In their series of 21 patients, Catton and colleagues[22] observed a 5-year disease-free survival rate of 56% in the case of surgery alone and 100% when surgery was followed by adjuvant radiotherapy (P < .01). Fagundes and colleagues[5] analyzed 18 patients from the Massachusetts General Hospital, half of whom received adjuvant radiotherapy coupled with orchiectomy, while the remaining half received surgery alone. They reported no local failures in patients receiving adjuvant locoregional radiotherapy compared with a 56% recurrence risk (5 out of the 9 patients) in those treated with orchiectomy alone.[5] These findings suggest that adjuvant radiation may control local microscopic disease and reduce the risk of locoregional relapse.

In the retrospective analysis of data of the West China Hospital, the 43 patients managed with a combination of surgical resection plus radiotherapy plus chemotherapy had a mean survival of 55 months versus 76 months for the 67 patients treated with surgery plus chemotherapy, 39 months for the 8 patients treated with surgery plus radiotherapy, 69 months for the 29 patients treated with surgery alone, and 13 months for the 25 patients treated without surgery. The use of radiotherapy appeared being associated with an unfavorable outcome, but authors concluded that it might have resulted from a selection bias.

However, regardless of adjuvant therapy, our cases, in line with data reported in literature, suggest that long-term follow-up is recommended given the high recurrence rates, often delayed, of paratesticular sarcomas.

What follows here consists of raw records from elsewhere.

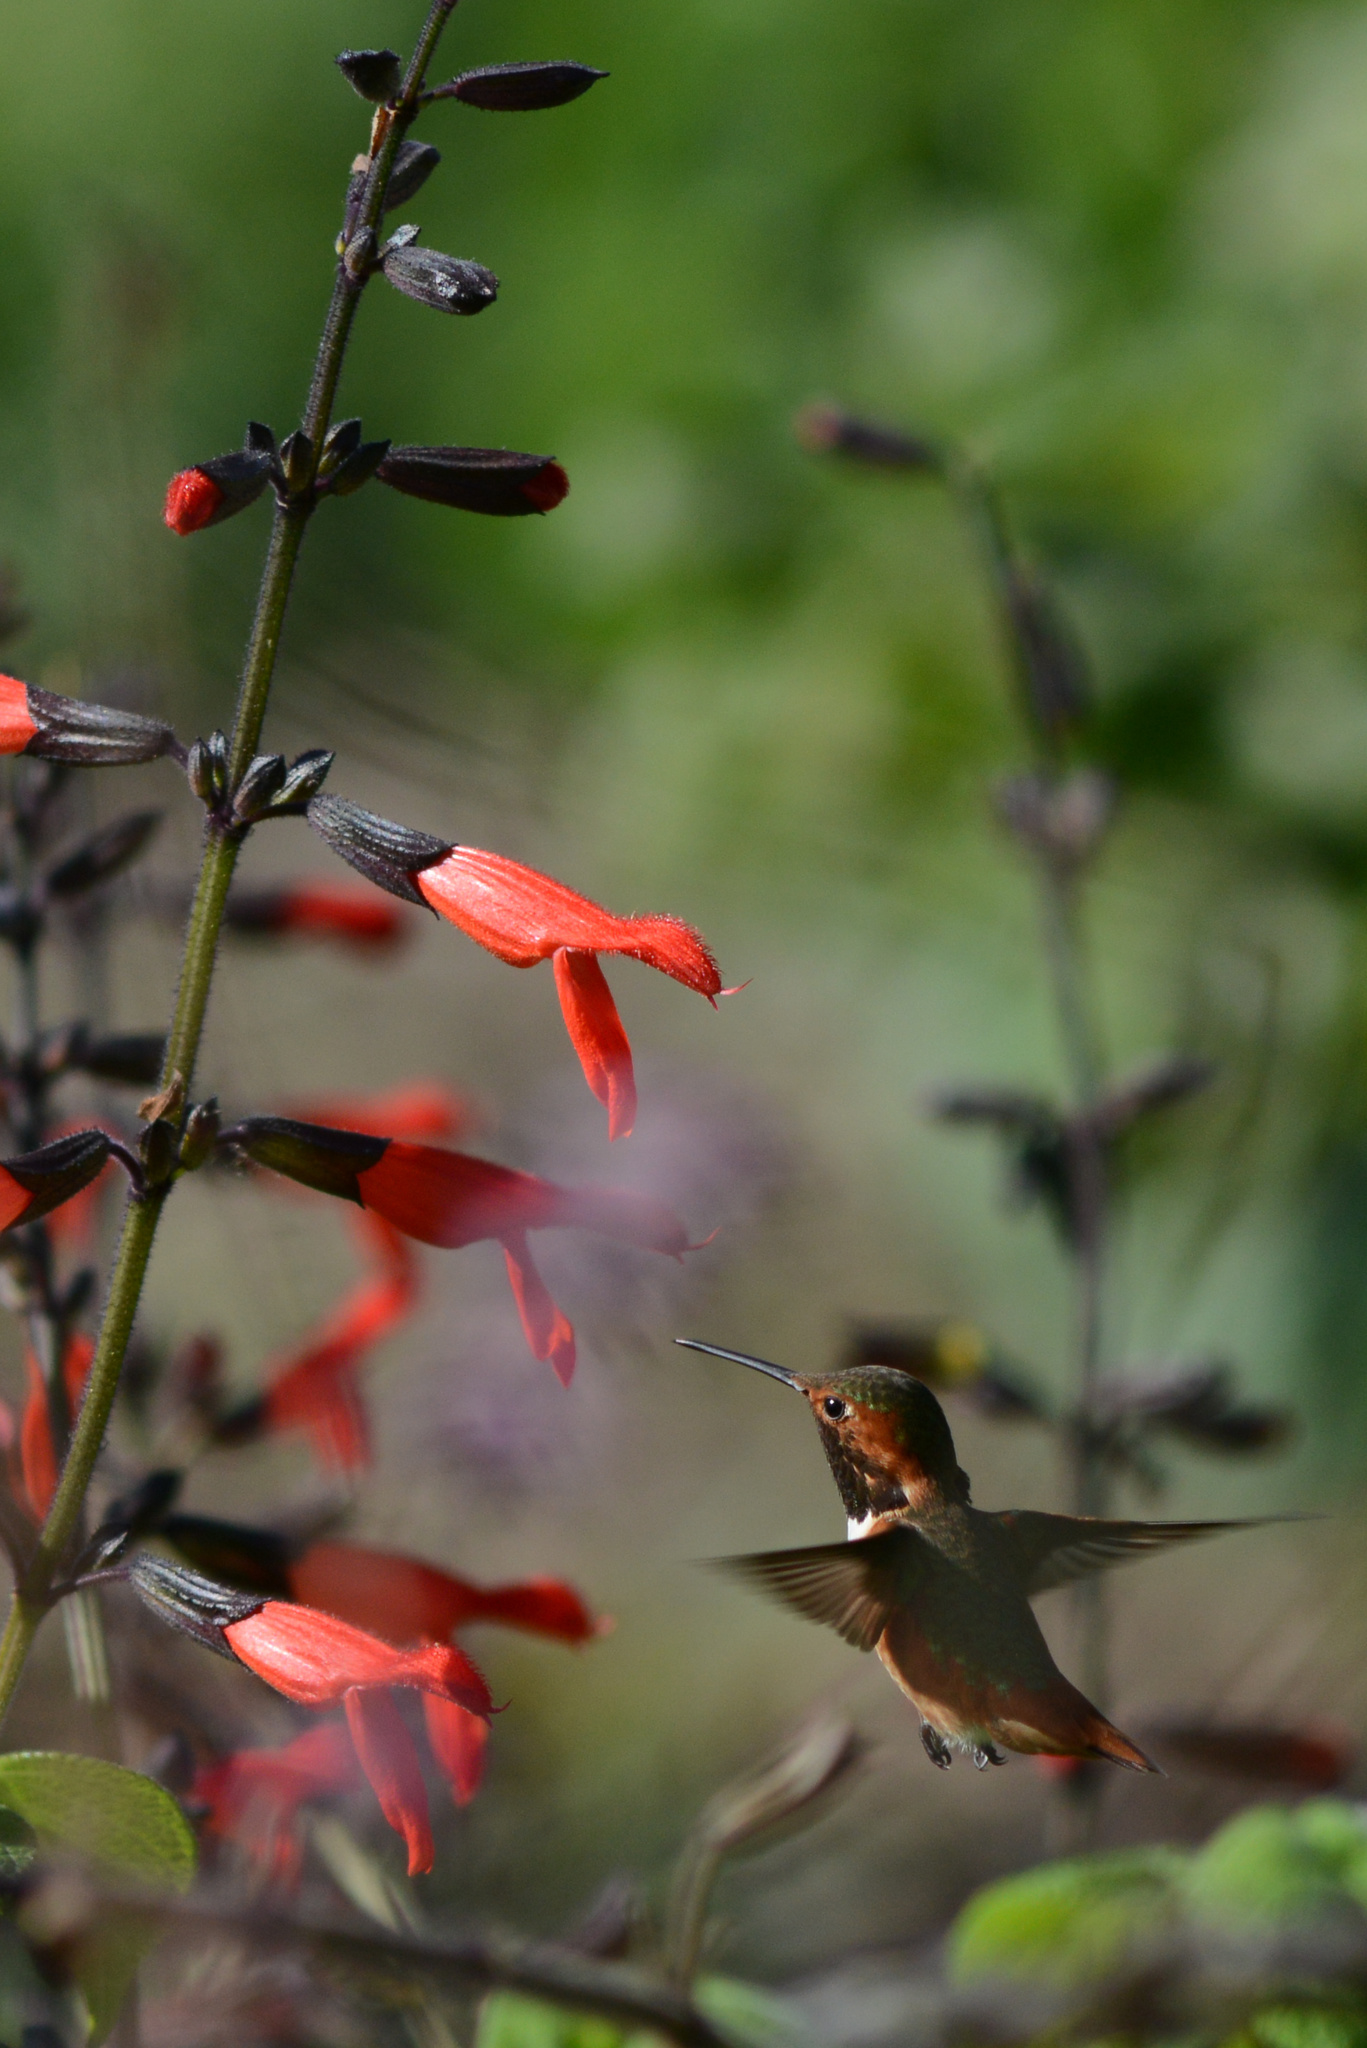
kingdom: Animalia
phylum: Chordata
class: Aves
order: Apodiformes
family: Trochilidae
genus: Selasphorus
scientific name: Selasphorus sasin
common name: Allen's hummingbird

In conclusion, due to low prevalence, prospective trials are not feasible for these tumors; thus, principles of therapy are based on case series and retrospective studies. In all reported cases, it is clear that complete surgical excision is the most important therapeutic approach, while benefits of adjuvant radiotherapy/chemotherapy and/or retroperitoneal lymph node dissection are still under investigation.

Our case series illustrates the entire clinical path of these patients from diagnosis to follow-up, through surgery and the possible use of adjuvant treatments. Moreover, in cases of disease recurrence, therapies were always chosen after multidisciplinary evaluation and consisted of second surgery and/or chemotherapeutic treatment.

Our small series confirms that recurrence is the Achilles heel of most paratesticular sarcomas, which can occur several years after initial treatment; long-term follow-up is, therefore, strongly recommended.

It is important to collect and report case studies/single-center experiences, and in cases of disease recurrence, the therapeutic measures adopted after multidisciplinary evaluation, consisting of second surgery and/or chemotherapy treatment using innovative or investigational drugs. In fact, these can represent complete and useful examples for the scientific community of clinical management of patients affected by this rare and aggressive neoplasm.